Why does it need to sum over the 128 dimensions?

In the lecture of Face Verification and Binary Classification, the loss function is presented below:

Since f(x) is just the 120 dimension vector of an image’s encoding, in computing the difference of two vectors, why does it need to sum over K? Can it just be f(x_i) - f(x_j), i.e. one vector minus another vector? Or cosine is used here?

If you take the difference of two vectors with 128 elements, then the result is also a vector with 128 elements, right? But note that what they are showing above is not a loss function: it is generating a binary prediction value \hat{y}. The loss will come from comparing \hat{y} to the labels.

The point is that they are taking the “embedding” vectors produced from the input face images and then learning a function that can do a good job of mapping the differences in the various elements of the embeddings into a “yes/no” answer to the question “are these input images of the same person’s face”. That answer is a scalar, so you need to do an operation that converts the 128 entry vectors into a scalar. The operation they have chosen for that in this particular case is shown above.

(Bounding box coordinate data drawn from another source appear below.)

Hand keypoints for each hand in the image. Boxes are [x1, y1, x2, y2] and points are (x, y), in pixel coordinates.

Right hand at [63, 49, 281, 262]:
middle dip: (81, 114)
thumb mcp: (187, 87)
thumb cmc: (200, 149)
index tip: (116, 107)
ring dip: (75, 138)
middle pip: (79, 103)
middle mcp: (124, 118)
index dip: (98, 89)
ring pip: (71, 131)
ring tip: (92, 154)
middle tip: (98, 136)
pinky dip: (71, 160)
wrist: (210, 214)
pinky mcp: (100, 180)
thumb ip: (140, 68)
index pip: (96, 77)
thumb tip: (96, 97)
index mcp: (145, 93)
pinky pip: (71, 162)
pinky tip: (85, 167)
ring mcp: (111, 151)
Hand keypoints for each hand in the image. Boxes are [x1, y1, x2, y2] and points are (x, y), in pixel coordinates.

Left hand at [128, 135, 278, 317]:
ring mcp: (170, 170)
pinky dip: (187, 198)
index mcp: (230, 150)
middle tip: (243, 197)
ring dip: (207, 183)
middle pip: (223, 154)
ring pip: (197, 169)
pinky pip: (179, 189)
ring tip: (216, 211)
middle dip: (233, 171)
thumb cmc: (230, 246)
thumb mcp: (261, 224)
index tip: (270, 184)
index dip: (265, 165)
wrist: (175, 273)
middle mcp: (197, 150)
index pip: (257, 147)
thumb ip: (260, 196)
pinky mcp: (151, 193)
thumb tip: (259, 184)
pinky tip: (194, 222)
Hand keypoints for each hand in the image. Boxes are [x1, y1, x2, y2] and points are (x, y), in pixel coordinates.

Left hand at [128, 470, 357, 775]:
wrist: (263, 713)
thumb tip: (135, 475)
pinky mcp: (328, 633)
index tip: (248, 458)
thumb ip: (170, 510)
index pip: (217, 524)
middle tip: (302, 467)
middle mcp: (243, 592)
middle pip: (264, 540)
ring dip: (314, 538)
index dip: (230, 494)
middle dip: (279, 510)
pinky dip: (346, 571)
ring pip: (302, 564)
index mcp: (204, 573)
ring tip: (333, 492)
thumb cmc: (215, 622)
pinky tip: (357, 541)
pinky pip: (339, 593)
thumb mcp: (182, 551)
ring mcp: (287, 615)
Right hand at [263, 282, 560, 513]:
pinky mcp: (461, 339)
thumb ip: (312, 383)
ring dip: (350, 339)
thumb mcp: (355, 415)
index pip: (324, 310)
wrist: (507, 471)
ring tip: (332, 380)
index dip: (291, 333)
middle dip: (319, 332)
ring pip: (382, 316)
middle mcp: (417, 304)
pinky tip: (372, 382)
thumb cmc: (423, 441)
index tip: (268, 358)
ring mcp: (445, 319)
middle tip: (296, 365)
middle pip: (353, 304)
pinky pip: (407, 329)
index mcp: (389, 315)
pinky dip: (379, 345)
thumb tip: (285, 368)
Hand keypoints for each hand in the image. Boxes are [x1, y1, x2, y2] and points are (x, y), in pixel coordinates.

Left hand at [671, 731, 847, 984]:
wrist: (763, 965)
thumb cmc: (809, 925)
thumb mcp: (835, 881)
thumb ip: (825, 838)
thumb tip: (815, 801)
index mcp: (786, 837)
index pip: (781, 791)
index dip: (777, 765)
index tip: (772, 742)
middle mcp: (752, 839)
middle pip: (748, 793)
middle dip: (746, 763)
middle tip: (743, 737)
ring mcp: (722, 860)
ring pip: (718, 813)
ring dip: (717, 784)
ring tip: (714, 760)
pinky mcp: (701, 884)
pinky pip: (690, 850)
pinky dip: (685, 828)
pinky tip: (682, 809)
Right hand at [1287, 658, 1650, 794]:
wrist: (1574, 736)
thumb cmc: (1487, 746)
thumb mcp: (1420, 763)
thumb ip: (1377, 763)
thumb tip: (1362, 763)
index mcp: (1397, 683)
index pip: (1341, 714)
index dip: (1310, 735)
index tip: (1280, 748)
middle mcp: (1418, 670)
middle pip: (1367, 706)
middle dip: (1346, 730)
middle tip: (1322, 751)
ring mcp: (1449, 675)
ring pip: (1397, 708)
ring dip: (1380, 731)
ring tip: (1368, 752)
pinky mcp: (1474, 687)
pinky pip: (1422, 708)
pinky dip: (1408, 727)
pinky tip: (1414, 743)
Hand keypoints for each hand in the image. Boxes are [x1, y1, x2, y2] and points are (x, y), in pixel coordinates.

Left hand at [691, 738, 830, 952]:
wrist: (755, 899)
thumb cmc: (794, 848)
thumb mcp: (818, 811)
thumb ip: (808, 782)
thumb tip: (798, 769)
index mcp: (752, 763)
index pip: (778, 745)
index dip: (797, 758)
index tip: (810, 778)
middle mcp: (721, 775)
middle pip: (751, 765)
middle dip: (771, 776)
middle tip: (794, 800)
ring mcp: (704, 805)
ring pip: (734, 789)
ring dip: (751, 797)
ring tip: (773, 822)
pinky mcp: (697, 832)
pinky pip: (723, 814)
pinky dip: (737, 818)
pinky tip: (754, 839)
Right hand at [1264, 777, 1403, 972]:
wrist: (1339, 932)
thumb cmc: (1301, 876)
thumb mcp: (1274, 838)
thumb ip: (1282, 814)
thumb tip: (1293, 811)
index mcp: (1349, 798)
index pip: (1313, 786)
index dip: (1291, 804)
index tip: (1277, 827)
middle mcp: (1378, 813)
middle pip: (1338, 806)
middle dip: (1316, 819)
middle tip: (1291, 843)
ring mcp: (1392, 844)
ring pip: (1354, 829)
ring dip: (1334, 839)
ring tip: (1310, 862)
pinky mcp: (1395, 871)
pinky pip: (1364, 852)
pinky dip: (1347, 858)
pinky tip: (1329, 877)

There are other alternatives of course: e.g. they could have just taken the 2-norm of the difference vector. Please listen again to what Prof Ng says in the lectures to understand more about the tradeoffs here.

Also note that there’s a reading item before that lecture that gives a correction: the coefficients on that linear combination should be w_k, not w_i.

Yes, simply doing a vector subtraction is going to be another vector!